Recommendation: Understand fully what a data lake is and isn’t. Get references in your industry.
4. If a company were to do only one thing about a Data Lakes and/or Hadoop what would you recommend that be?
Answer: Hire quality consultants like Thing Big to start your first data lake or repair a failed effort. Data lakes are still do-it-yourself projects. A trusted partner in the beginning saves a world of pain, detours, and rebuilding in the future. There’s still a lot of emotion in data lake development because so much is still changing every week. And it takes a lot more than HDFS, Pig, and Sqoop programming skills to build a data lake. Good consultants debunk myths and steer developers in the right direction from the outset. Experts like Think Big have done many data lake implementations. They know what works and what doesn’t.
Recommendation: I’m biased and impressed with every Think Big person I know.
5. What is the biggest mistake people are making with Data Lakes and Hadoop?
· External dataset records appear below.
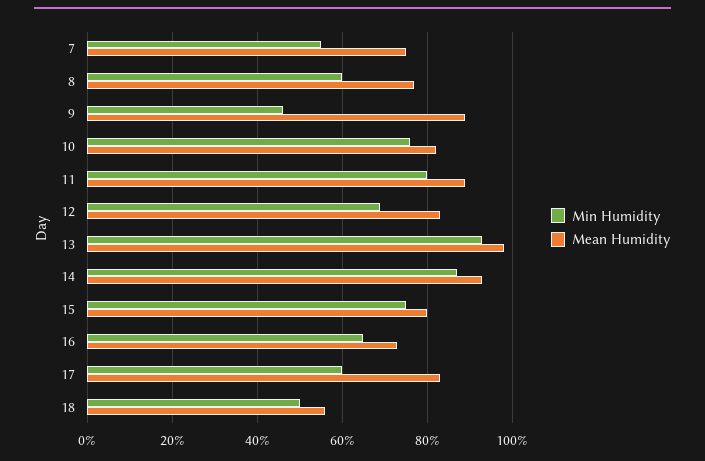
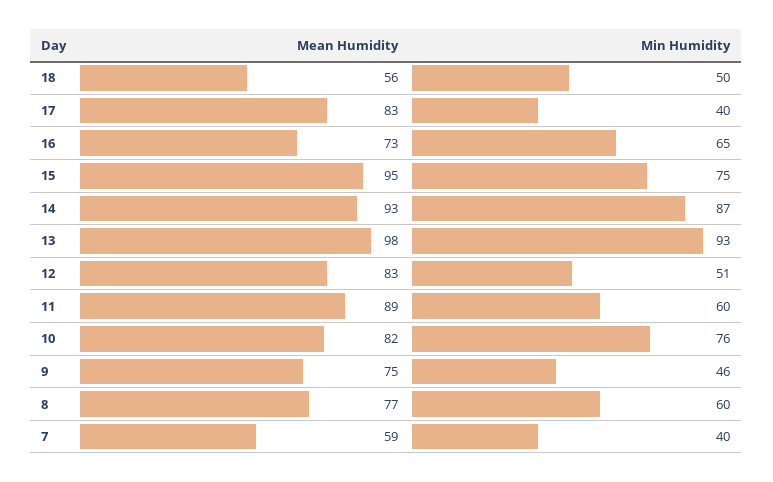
  {
    "Min Humidity": {
-     "7": 55,
+     "7": 40,
      "8": 60,
      "9": 46,
      "10": 76,
-     "11": 80,
+     "11": 60,
-     "12": 70,
+     "12": 51,
      "13": 93,
      "14": 87,
      "15": 75,
      "16": 65,
-     "17": 60,
+     "17": 40,
      "18": 50
    },
    "Mean Humidity": {
-     "7": 75,
+     "7": 59,
      "8": 77,
-     "9": 90,
+     "9": 75,
      "10": 82,
      "11": 89,
      "12": 83,
      "13": 98,
      "14": 93,
-     "15": 80,
+     "15": 95,
      "16": 73,
      "17": 83,
      "18": 56
    }
  }

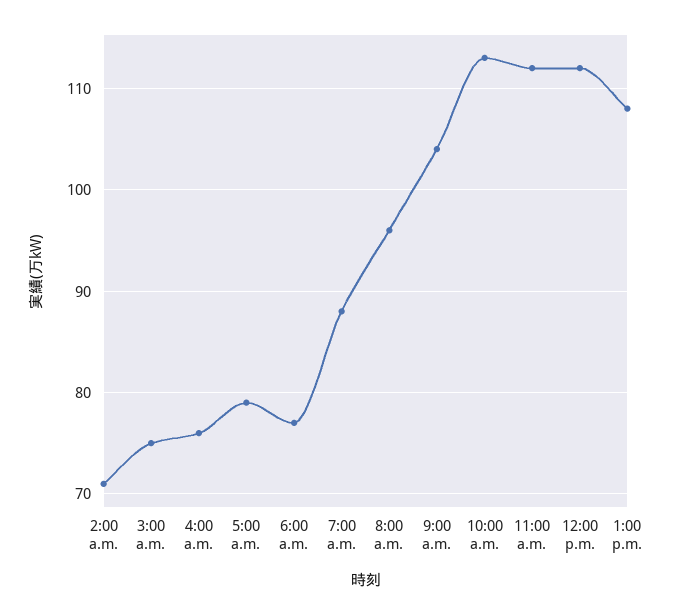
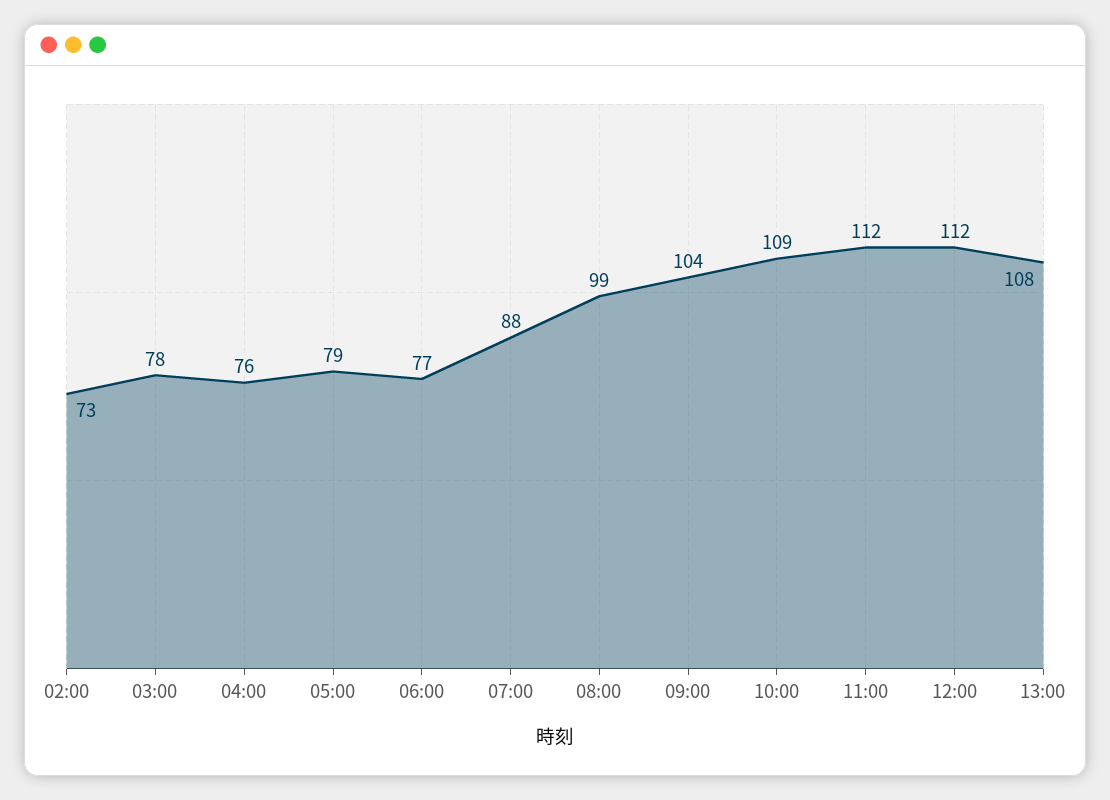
  {
-   "2:00 a.m.": 71,
+   "2:00 a.m.": 73,
-   "3:00 a.m.": 75,
+   "3:00 a.m.": 78,
    "4:00 a.m.": 76,
    "5:00 a.m.": 79,
    "6:00 a.m.": 77,
    "7:00 a.m.": 88,
-   "8:00 a.m.": 96,
+   "8:00 a.m.": 99,
    "9:00 a.m.": 104,
-   "10:00 a.m.": 113,
+   "10:00 a.m.": 109,
    "11:00 a.m.": 112,
    "12:00 p.m.": 112,
    "1:00 p.m.": 108
  }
Answer: The biggest mistake has always been avoiding data governance. Early open source developers loved the lawless wild-west. They flew under the radar of operation managers, administrators, auditors, and CIOs. Many IT shops rushed their data lake into production without basic data management disciplines. Even today, few data lakes have strong security, data cleansing, master data, compliance, roles, standards, or metrics. Metadata lineage is one of the biggest challenges with governing Hadoop. Imagine trying to navigate five million files in the data lake. Do you have the right file? How do you know you calculated the right answer? Don’t confuse white paper claims with governance. Most governance topics are a career path taking years of implementation.
Recommendation: Form a data lake governance council if there isn’t one. Business users and operations managers are part of the data lake team.
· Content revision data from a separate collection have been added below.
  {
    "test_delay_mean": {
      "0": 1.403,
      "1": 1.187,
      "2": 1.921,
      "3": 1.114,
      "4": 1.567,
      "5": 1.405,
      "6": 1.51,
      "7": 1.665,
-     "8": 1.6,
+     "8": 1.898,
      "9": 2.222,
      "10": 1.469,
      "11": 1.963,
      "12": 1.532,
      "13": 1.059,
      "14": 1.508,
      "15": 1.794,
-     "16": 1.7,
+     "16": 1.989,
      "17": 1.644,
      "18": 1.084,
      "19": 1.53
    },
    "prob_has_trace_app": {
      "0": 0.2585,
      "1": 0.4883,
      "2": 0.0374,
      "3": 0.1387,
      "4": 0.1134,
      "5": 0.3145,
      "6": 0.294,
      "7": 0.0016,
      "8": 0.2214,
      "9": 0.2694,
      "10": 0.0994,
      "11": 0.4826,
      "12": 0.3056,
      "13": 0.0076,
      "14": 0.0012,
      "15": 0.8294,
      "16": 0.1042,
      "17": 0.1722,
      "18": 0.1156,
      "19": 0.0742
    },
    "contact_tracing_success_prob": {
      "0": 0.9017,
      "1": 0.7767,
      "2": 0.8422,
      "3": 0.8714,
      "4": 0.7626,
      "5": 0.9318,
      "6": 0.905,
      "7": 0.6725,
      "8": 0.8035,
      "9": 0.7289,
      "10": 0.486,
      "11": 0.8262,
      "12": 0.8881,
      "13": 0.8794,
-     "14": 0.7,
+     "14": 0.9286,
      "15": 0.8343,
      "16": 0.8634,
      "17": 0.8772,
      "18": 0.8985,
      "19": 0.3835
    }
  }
6. What is your go to resource on Data Lakes and Hadoop?
Answer: Yikes. Well, I read a lot of Gartner materials on a weekly basis. They are the most accurate and well written. I’m lucky I can call the architects at Think Big. I read the 451 Group research weekly for startup news. Last, I rely on Netflix and LinkedIn technical blogs. They are well written insights from the front-lines of data lakes.
7. Where will Data Lakes and Hadoop be in five years?
Answer: Many data lakes will be well governed. Not as well as data warehouses today but good enough for many purposes, even some auditors. Second, SQL-on-Hadoop will deliver fast data mart style queries (aka joins). Presto is a step in the right direction since it is Hadoop distribution neutral and fast.
Finally we will see the separation of storage from compute resources. This will be much more than just using storage area networks. It includes full data virtualization, like QueryGrid. It includes mature versions of Docker and other virtual techniques. That’s when the second wave of data lake designs and investments begin.